What you are asked to do> From the first line to the last, copy the material exactly and leave the pictures out.

Dataset section>
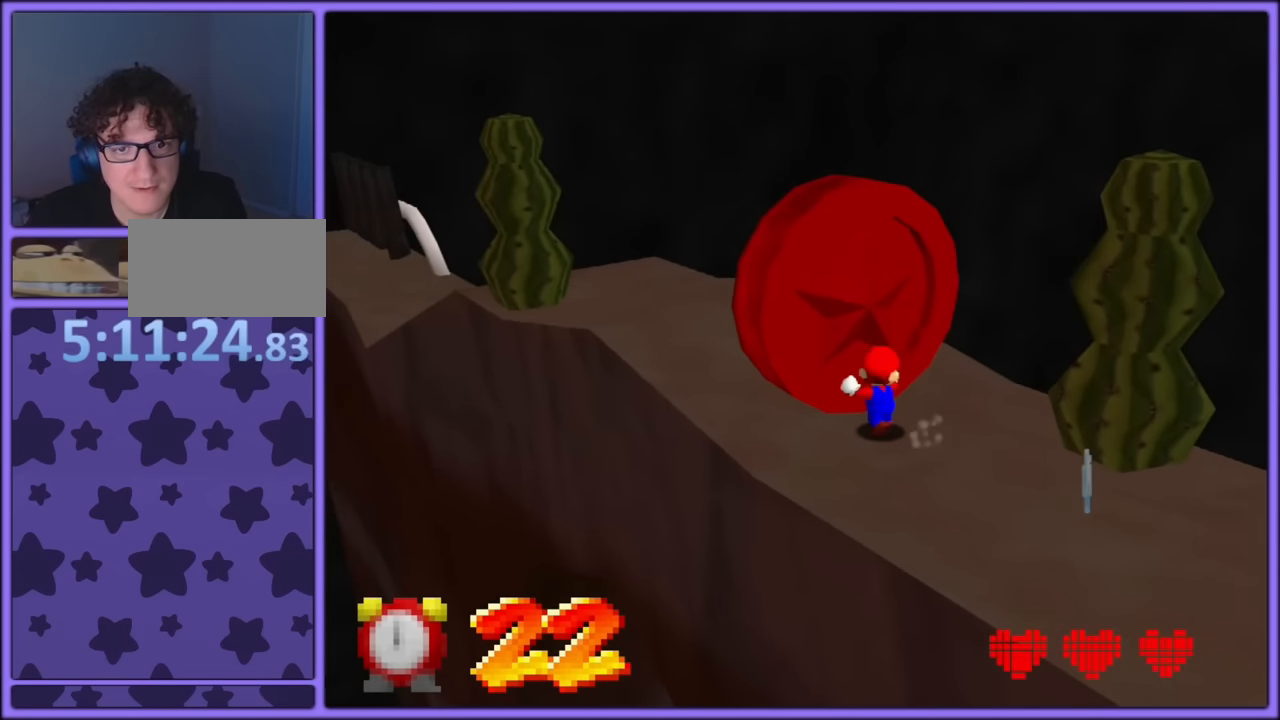
{"dt_ms": 1000, "buttons": [], "left_stick": "up-left", "button_events": [[250, "B", "down"], [367, "B", "up"], [700, "B", "down"], [784, "B", "up"]]}
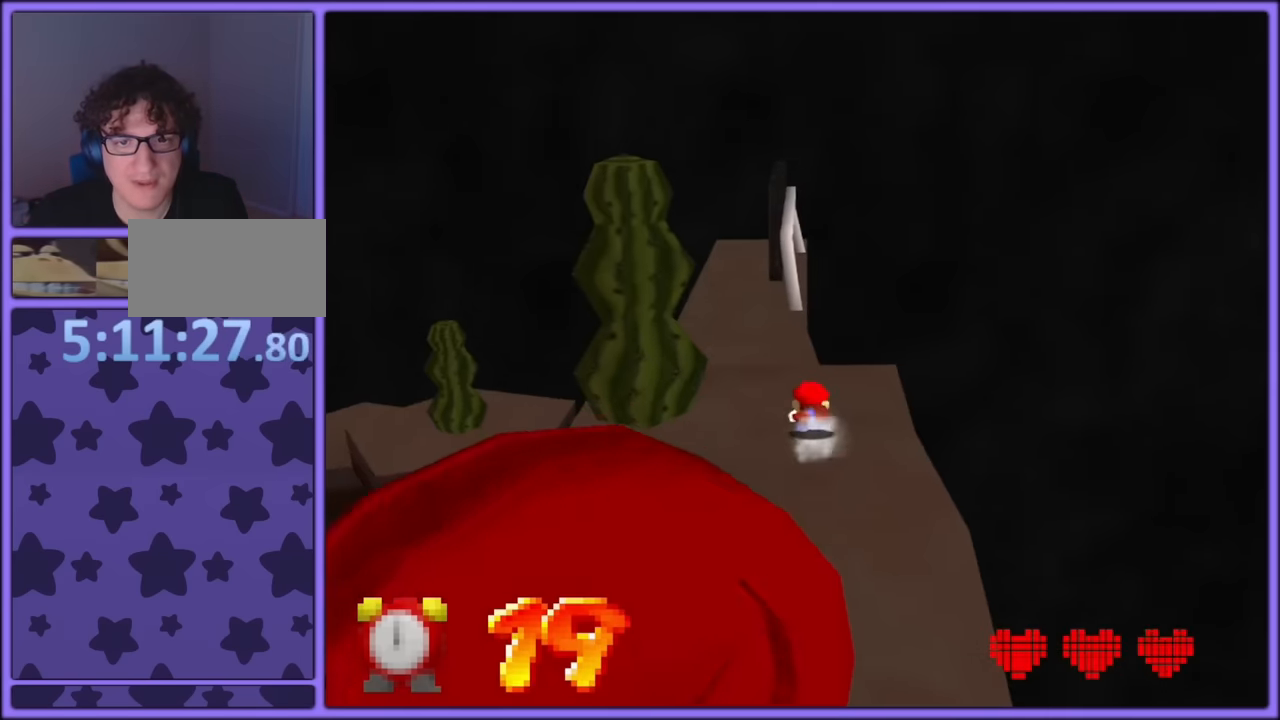
{"dt_ms": 500, "buttons": ["C_RIGHT"], "left_stick": "up-right", "button_events": [[150, "A", "down"], [250, "A", "up"], [384, "C_RIGHT", "down"], [417, "C_DOWN", "down"], [466, "C_DOWN", "up"]]}
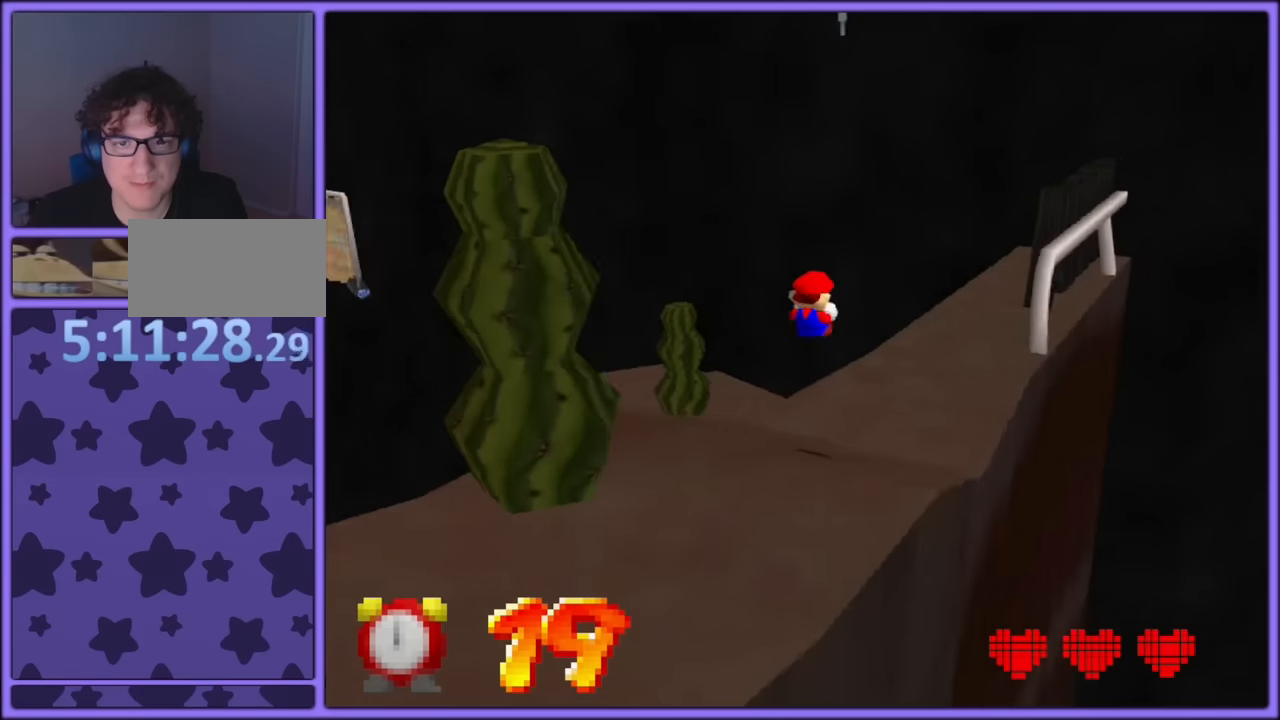
{"dt_ms": 500, "buttons": [], "left_stick": "up-right", "button_events": [[33, "C_RIGHT", "up"]]}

Reply to the exercise>
{"dt_ms": 1000, "buttons": [], "left_stick": "up-left", "button_events": [[250, "B", "down"], [367, "B", "up"], [700, "B", "down"], [784, "B", "up"]]}
{"dt_ms": 500, "buttons": ["C_RIGHT"], "left_stick": "up-right", "button_events": [[150, "A", "down"], [250, "A", "up"], [384, "C_RIGHT", "down"], [417, "C_DOWN", "down"], [466, "C_DOWN", "up"]]}
{"dt_ms": 500, "buttons": [], "left_stick": "up-right", "button_events": [[33, "C_RIGHT", "up"]]}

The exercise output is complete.